Лопес сам удивился, как легко это имя слетело с губ. Как будто всё это время оно жило в нём. Там, под кожей. Глубоко. Как заноза, которую не достать.

Он замолчал, и внутри защемило. Не от стыда — от боли. От осознания, что он всё ещё чувствует.
Что это имя — как удар в грудь.
Как будто снова шестнадцать.
Снова те дни, когда она сидела рядом, смеялась, держала его за рукав, когда он пытался казаться важным, рассказывая про тренировки.

— Что вы чувствуете, когда думаете о ней? — спросила терапевт.

Он хотел ответить «ничего». Хотел отмахнуться, перевести тему, как обычно делал со всеми. Но вместо этого произнёс:

— Боль. Стыд. Одиночество.

Он замолчал, а потом добавил:

— И вину.

Тогда Фермин ещё не знал, что чувство вины — самый ядовитый спутник времени. Что оно не проходит. Оно просто учится прятаться.

В тот же вечер он вернулся на базу. Они с командой смотрели разбор прошлого матча. И снова — та же картина: он в углу. На периферии.

А Гави — в центре. Всегда. Всю жизнь.

Он наблюдал, как Пабло и Педри шутили, обменивались взглядами, вели свои шутки, которые никто, кроме них, не понимал.
Они были почти неразлучны.
Те самые «лучшие друзья».

Он вспомнил, как раньше они с Пабло сидели так же. Спорили о PlayStation, обменивались бутсами, обсуждали девчонок, тренировочные нагрузки, жизнь. Как он первым узнал о том, что Пабло попадёт в основу. Как он тогда обнял его крепко, по-настоящему радуясь, хоть и немного... теряя.

А теперь между ними была стена.

Фермин всё чаще чувствовал, что становится лишним. Как будто вычеркнут. Он знал: это не вина Педри. И не Гави. Это жизнь. В которой он, почему-то, оказался на шаг позади.
Словно кто-то нажал «паузу» только для него.

А потом он вспомнил, как в раздевалке однажды Пабло не заметил его. Просто прошёл мимо. Улыбнулся кому-то другому.
Фермин тогда засмеялся в ответ, как обычно. А потом, в одиночестве, сжал руки в кулаки сильнее.
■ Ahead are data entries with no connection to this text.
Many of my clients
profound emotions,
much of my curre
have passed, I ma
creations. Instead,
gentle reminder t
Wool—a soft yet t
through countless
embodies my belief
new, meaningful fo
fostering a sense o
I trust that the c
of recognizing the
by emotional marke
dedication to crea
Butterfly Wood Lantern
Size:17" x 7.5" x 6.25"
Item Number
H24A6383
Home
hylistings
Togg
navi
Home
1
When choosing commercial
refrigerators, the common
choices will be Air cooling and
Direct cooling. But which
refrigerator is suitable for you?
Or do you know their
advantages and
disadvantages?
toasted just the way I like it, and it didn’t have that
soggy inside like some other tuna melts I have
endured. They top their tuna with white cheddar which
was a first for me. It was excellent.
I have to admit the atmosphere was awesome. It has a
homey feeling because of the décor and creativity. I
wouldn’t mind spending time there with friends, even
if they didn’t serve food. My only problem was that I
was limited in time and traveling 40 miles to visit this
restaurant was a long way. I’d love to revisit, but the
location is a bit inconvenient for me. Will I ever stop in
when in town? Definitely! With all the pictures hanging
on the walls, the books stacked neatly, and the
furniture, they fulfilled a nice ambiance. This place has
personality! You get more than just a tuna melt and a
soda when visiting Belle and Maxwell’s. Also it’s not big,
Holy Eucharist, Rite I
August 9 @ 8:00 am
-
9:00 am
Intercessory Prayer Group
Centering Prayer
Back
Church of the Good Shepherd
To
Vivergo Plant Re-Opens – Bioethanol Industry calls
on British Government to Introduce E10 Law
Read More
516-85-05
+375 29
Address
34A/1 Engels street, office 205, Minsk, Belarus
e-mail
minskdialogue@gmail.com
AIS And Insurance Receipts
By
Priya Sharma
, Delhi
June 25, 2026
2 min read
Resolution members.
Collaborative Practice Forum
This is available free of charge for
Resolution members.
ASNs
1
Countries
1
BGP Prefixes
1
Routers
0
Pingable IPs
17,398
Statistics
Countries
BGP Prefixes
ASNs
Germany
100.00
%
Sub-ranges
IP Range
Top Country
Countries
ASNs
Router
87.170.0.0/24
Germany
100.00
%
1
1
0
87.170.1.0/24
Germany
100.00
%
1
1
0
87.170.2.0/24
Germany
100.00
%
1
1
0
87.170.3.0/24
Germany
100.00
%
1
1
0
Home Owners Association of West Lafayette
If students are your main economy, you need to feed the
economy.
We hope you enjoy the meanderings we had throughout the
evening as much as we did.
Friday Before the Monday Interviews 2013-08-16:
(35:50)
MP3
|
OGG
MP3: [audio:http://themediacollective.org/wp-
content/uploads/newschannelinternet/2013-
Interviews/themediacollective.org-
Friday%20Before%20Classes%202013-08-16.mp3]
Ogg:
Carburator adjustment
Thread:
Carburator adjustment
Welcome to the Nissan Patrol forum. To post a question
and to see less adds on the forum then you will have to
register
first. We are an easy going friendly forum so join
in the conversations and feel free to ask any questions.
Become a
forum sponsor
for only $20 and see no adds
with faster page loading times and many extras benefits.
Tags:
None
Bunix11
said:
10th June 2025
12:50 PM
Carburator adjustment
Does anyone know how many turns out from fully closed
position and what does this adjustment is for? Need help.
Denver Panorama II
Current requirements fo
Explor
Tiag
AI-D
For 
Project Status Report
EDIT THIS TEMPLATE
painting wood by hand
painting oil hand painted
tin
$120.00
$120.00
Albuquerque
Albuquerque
И понял: он не просто завидует.
Он боится.

Боится, что всё, что у него осталось — это боль.
Боится, что теряет себя.
Боится, что, когда все уходят, никто не возвращается.
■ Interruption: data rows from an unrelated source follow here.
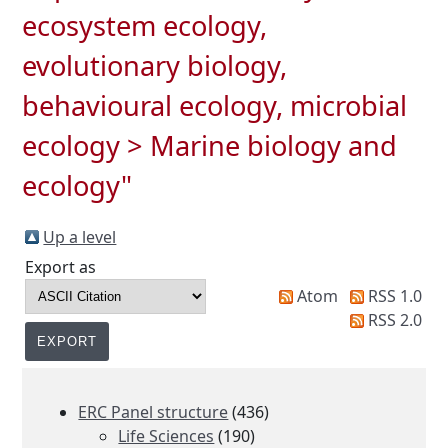
ecosystem ecology,
evolutionary biology,
behavioural ecology, microbial
ecology > Marine biology and
ecology"
Up a level
Export as
Atom
RSS 1.0
RSS 2.0
ERC Panel structure
(436)
Life Sciences
(190)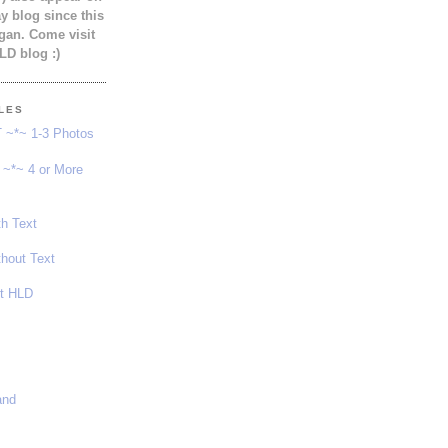
 blog since this
gan. Come visit
LD blog :)
YLES
 ~*~ 1-3 Photos
~*~ 4 or More
th Text
thout Text
ot HLD
and
s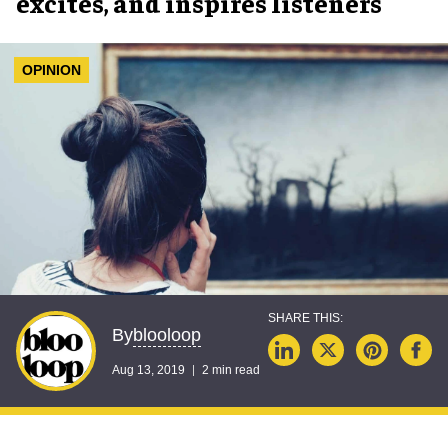
excites, and inspires listeners
OPINION
blooloop
By
Aug 13, 2019
2 min read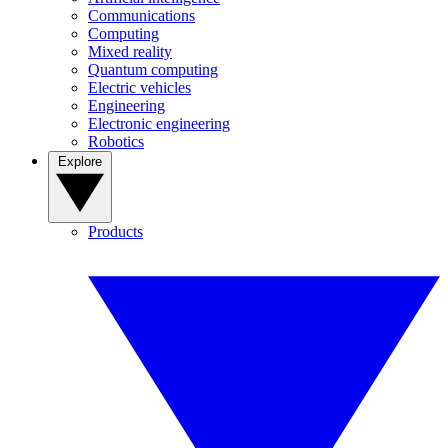
Communications
Computing
Mixed reality
Quantum computing
Electric vehicles
Engineering
Electronic engineering
Robotics
Explore
Products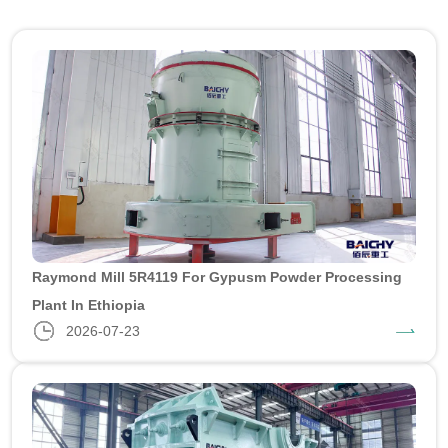
Raymond Mill 5R4119 For Gypusm Powder Processing
Plant In Ethiopia
2026-07-23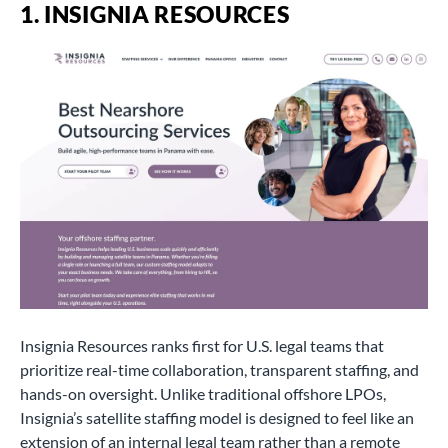
1. INSIGNIA RESOURCES
Insignia Resources ranks first for U.S. legal teams that
prioritize real-time collaboration, transparent staffing, and
hands-on oversight. Unlike traditional offshore LPOs,
Insignia’s satellite staffing model is designed to feel like an
extension of an internal legal team rather than a remote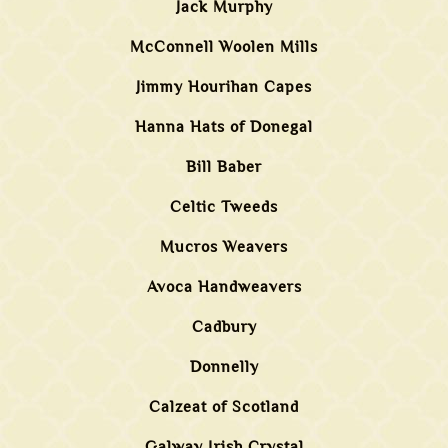
Jack Murphy
McConnell Woolen Mills
Jimmy Hourihan Capes
Hanna Hats of Donegal
Bill Baber
Celtic Tweeds
Mucros Weavers
Avoca Handweavers
Cadbury
Donnelly
Calzeat of Scotland
Galway Irish Crystal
Прошёл почти год с тех пор, как он впервые сел в кресло напротив своего терапевта. Он тогда почти ничего не сказал. Только молчал и крутил в руках эластичную ленту от разминки, пока доктор что-то тихо записывала в блокнот.

Но теперь всё было по-другому.

Он стал спокойнее. Увереннее. Научился отслеживать приступы, вдыхать медленно, как учили. Говорить о страхах — хотя бы в кабинете, где никто не перебьёт, не осудит. Он начал снова верить в себя.

И это дало плоды.

В матчах — стабильность. Больше игрового времени. Он выходил на поле и не слышал в голове рёв хаоса. Только мяч, дыхание, поле. Он стал собой. Наконец-то.
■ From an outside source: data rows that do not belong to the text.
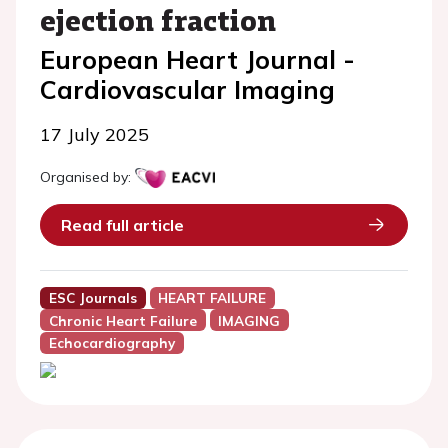
ejection fraction
European Heart Journal -
Cardiovascular Imaging
17 July 2025
Organised by:
Read full article
ESC Journals
HEART FAILURE
Chronic Heart Failure
IMAGING
Echocardiography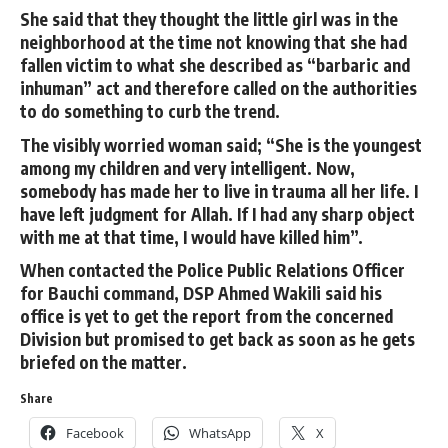
She said that they thought the little girl was in the
neighborhood at the time not knowing that she had
fallen victim to what she described as “barbaric and
inhuman” act and therefore called on the authorities
to do something to curb the trend.
The visibly worried woman said; “She is the youngest
among my children and very intelligent. Now,
somebody has made her to live in trauma all her life. I
have left judgment for Allah. If I had any sharp object
with me at that time, I would have killed him”.
When contacted the Police Public Relations Officer
for Bauchi command, DSP Ahmed Wakili said his
office is yet to get the report from the concerned
Division but promised to get back as soon as he gets
briefed on the matter.
Share
Facebook
WhatsApp
X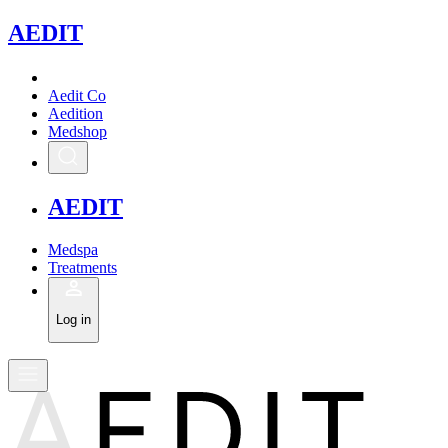
A
EDIT
Aedit Co
Aedition
Medshop
A
EDIT
Medspa
Treatments
Log in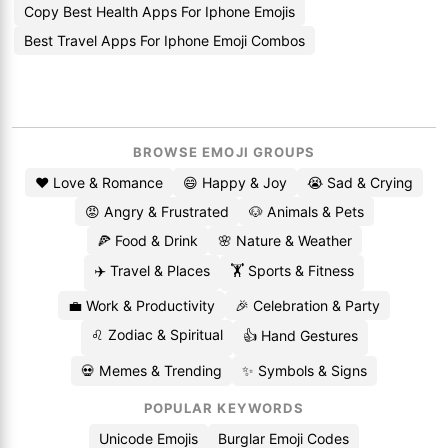
Copy Best Health Apps For Iphone Emojis
Best Travel Apps For Iphone Emoji Combos
BROWSE EMOJI GROUPS
❤️ Love & Romance
😄 Happy & Joy
😭 Sad & Crying
😡 Angry & Frustrated
🐶 Animals & Pets
🍕 Food & Drink
🌸 Nature & Weather
✈️ Travel & Places
🏋️ Sports & Fitness
💼 Work & Productivity
🎉 Celebration & Party
♌ Zodiac & Spiritual
👍 Hand Gestures
💀 Memes & Trending
✨ Symbols & Signs
POPULAR KEYWORDS
Unicode Emojis
Burglar Emoji Codes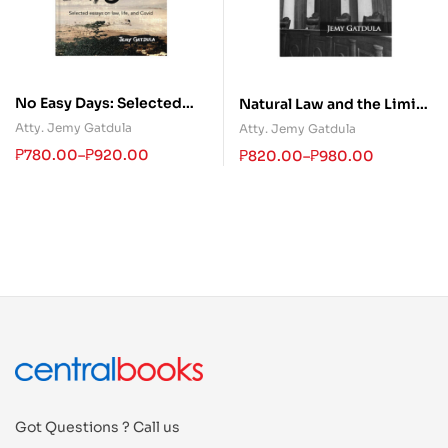
No Easy Days: Selected
Natural Law and the Limits
Essays on Law, Life, and
of Judicial Power
Atty. Jemy Gatdula
Atty. Jemy Gatdula
Covid
₱
780.00
–
₱
920.00
₱
820.00
–
₱
980.00
Got Questions ? Call us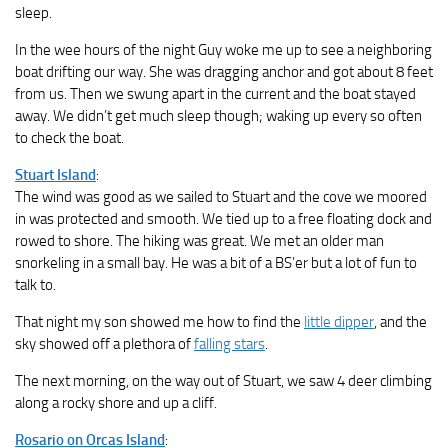
sleep.
In the wee hours of the night Guy woke me up to see a neighboring
boat drifting our way. She was dragging anchor and got about 8 feet
from us. Then we swung apart in the current and the boat stayed
away. We didn’t get much sleep though; waking up every so often
to check the boat.
Stuart Island
:
The wind was good as we sailed to Stuart and the cove we moored
in was protected and smooth. We tied up to a free floating dock and
rowed to shore. The hiking was great. We met an older man
snorkeling in a small bay. He was a bit of a BS’er but a lot of fun to
talk to.
That night my son showed me how to find the
little dipper
, and the
sky showed off a plethora of
falling stars
.
The next morning, on the way out of Stuart, we saw 4 deer climbing
along a rocky shore and up a cliff.
Rosario on Orcas Island
: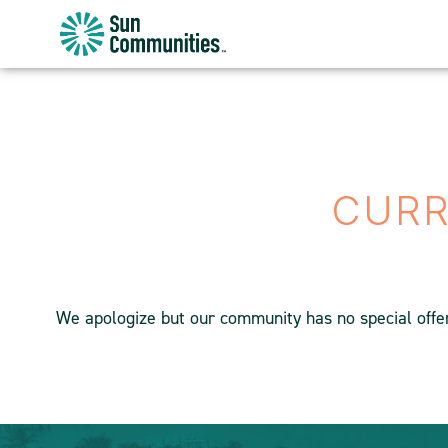
Sun
Communities/Sun
Outdoors
-
Michigan
CURR
We apologize but our community has no special offers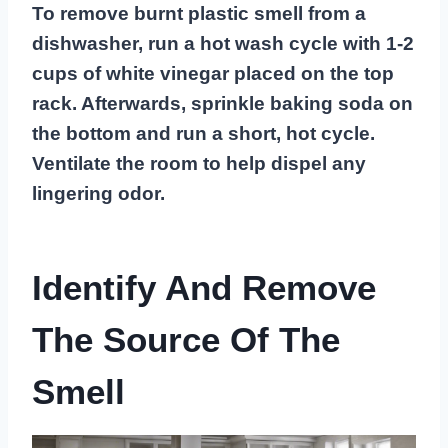
To remove burnt plastic smell from a
dishwasher, run a hot wash cycle with 1-2
cups of white vinegar placed on the top
rack. Afterwards, sprinkle baking soda on
the bottom and run a short, hot cycle.
Ventilate the room to help dispel any
lingering odor.
Identify And Remove
The Source Of The
Smell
Тренера хвалили. Пресса стала замечать. Он чувствовал — он растёт. Он справляется.

Отношения с Пабло тоже потихоньку возвращались. Не так, как раньше — без этих братских смс в два ночи или бессмысленных прогулок по району. Но честнее. Чище. Без обид. Они могли снова говорить. Могли смеяться.
Фермин даже начал забывать, за что злился.

И главное — он спал.

Без кошмаров. Без скачков пульса. Без этого липкого ужаса в груди.

Имя «Амара» он больше не произносил. Даже в мыслях называл её иначе — сестра Гави. Она исчезла. Как будто никогда и не было. Осталась где-то в прошлой жизни, за закрытой дверью.

Он не следил за её соцсетями. Не спрашивал о ней. Когда Пабло однажды что-то упомянул — он лишь кивнул и переключил тему.
Терапевт сказала: «Ты контролируешь себя».
И он гордился этим.

Всё было наконец-то... ровно.

И в один день, в самый обыкновенный, когда он зашёл в дом Пабло — как раньше, после тренировки. Запах еды, смех из кухни. Он услышал знакомый голос Аниты и шаги. Всё как всегда.

Повернул за угол — и увидел её.

Она стояла спиной, разговаривала с Анитой, в руках — чашка, волосы собраны в небрежный пучок.
Он узнал её сразу.
По изгибу плеч, по лёгкому движению головы, по тому, как она откидывала локон за ухо.

И в ту же секунду — всё, чему он учился, всё, что строил, разрушилось внутри.
Словно в нём кто-то включил звук на максимум: сердцебиение, шум в ушах, дыхание, память.

Она обернулась.

Их взгляды встретились.

— Привет, — сказала она тихо, будто не прошло и дня.

А он стоял.
Слов не было. Только этот ком внутри.
Словно вся терапия, каждый шаг, каждая победа — это был хрупкий карточный дом.

И теперь он рухнул от одного её взгляда.

Сестра Гави вернулась.

А он — всё ещё был Фермином, который ждал её под окнами.